3.2. The Evaluation of Holding Water Volume
At present, the cumulative injection-production ratio in the West 34 well area and the West 25 well area is 4.38, and the actual average formation pressure remains at 100%, that is, about 70% of the injected water is not effectively utilized. 75% of injection wells (Figures 9 and 10) in this area are characterized by a composite reservoir and meet the following rules: (1) The average pressure drop test time is about 15 days, but the pressure drop is about 2 MPa and the pressure drop is small. (2) Before the test, the average wellhead oil pressure was 18 MPa, the formation injection pressure was above 38 MPa, and the injection pressure was very high, but the injection volume decreased. (3) Well test curve shows the characteristics of composite reservoir. According to the previous understanding, we can judge the characteristics of water holding in wells in this area.
According to the data collected, the average cumulative injection volume per well in this area is 116,400 m3, and about 20% of the injected water is not effectively swept. If a well is drained at a rate of 100 m3/d, it will drain for 200 days.
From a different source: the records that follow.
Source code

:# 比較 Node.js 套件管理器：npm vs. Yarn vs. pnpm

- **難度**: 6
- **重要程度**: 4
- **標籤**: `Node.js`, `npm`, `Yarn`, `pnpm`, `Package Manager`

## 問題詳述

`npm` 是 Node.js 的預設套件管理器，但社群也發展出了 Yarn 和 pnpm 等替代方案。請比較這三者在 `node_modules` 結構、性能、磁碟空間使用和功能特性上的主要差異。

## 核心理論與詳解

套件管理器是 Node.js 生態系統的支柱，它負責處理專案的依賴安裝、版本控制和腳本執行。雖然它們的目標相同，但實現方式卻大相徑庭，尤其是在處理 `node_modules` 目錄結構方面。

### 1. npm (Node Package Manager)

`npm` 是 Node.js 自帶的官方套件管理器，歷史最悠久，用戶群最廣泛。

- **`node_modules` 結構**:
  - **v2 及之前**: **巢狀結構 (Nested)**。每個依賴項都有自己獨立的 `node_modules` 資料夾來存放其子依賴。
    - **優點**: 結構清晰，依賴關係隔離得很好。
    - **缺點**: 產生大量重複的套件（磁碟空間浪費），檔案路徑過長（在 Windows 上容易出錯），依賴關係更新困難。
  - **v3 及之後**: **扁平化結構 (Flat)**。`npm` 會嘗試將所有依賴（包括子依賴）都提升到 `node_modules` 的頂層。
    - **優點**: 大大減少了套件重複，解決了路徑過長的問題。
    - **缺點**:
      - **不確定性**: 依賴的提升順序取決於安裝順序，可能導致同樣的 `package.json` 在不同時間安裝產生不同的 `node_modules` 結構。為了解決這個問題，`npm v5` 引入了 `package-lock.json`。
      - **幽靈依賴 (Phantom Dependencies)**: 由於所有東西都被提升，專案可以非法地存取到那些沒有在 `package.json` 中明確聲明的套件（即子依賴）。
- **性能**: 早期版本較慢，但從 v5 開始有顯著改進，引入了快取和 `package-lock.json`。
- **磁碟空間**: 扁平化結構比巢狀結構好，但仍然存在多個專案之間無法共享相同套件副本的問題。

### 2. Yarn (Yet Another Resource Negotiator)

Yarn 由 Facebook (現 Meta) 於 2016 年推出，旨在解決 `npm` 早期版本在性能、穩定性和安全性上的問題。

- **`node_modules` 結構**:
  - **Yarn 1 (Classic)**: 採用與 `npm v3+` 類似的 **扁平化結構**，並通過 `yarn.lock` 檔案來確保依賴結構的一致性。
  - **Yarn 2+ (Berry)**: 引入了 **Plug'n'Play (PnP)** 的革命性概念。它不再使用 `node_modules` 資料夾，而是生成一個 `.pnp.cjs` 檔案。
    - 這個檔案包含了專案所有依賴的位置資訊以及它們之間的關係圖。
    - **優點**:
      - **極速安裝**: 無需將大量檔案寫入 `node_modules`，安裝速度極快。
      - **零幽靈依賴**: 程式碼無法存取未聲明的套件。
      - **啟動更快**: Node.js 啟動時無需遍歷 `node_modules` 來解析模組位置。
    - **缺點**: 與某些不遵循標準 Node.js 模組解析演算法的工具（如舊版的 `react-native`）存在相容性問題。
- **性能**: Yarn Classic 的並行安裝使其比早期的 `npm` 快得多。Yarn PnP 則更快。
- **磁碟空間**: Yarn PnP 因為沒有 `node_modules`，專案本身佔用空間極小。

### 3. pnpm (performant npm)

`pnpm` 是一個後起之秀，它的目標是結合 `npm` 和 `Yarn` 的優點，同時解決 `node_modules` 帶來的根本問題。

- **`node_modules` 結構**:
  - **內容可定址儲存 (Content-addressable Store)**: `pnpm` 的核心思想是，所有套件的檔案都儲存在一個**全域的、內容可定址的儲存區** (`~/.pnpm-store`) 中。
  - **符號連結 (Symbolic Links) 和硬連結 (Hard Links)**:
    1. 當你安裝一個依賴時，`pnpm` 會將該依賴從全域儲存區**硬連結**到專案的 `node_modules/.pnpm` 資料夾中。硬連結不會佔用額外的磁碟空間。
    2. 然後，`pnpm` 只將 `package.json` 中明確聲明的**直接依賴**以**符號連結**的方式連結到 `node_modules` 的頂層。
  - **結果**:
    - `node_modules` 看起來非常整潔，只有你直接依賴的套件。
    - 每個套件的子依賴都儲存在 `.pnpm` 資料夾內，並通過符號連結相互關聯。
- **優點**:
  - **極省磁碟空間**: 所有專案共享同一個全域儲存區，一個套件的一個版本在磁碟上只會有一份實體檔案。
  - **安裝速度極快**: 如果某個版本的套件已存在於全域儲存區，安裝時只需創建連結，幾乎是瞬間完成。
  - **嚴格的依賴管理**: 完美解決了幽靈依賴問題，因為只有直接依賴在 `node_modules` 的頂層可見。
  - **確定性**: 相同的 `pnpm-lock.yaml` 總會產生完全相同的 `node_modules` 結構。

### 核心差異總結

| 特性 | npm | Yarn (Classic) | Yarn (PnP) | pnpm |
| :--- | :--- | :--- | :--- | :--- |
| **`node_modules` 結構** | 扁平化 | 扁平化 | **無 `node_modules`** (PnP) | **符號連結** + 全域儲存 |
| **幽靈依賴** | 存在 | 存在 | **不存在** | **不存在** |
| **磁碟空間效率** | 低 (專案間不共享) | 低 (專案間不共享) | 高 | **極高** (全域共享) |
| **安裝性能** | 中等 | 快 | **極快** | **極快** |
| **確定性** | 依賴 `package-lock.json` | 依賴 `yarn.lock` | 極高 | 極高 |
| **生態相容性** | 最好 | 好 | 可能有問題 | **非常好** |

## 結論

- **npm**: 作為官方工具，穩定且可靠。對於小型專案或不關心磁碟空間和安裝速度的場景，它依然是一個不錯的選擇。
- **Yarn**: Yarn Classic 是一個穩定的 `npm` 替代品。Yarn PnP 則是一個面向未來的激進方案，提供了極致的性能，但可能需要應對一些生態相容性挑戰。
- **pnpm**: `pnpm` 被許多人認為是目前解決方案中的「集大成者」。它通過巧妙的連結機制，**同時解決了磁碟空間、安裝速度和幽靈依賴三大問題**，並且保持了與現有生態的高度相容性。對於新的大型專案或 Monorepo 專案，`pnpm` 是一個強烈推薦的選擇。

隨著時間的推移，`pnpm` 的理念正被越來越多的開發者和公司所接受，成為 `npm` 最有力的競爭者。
(1)For the high-water-cut reservoirs, the evaluation method of water injection destination and water injection utilization rate was established. The reliability of the method was verified by comparing with the tracer test results. This method only needs to produce dynamic data to judge the direction of channeling and the proportion of channeling(2)For reservoirs with high injection-production ratio and low formation pressure maintenance level, a well test interpretation model based on well testing is established, and the judgment standard for water holding is determined. Well test analysis method can be used to determine the holding volume of the injected water(3)By using the above methods on a typical reservoir, the injected water flow direction and the holding water showed that about 45% of the injected water had channeling and the water injection was ineffective. In the water holding area, about 20% of the injected water is held near the bottom of the well. The above results can provide data reference for the adjustment of water flooding in this reservoir
The data used to support the findings of this study are available from the corresponding author upon request.
Conflicts of Interest
The authors declare that they have no conflicts of interest.
This work received funding supports from the Science Foundation of China University of Petroleum, Beijing (2462018YJRC032 and 2462020YXZZ027) and the National Major Project of China (2017ZX05030002-005).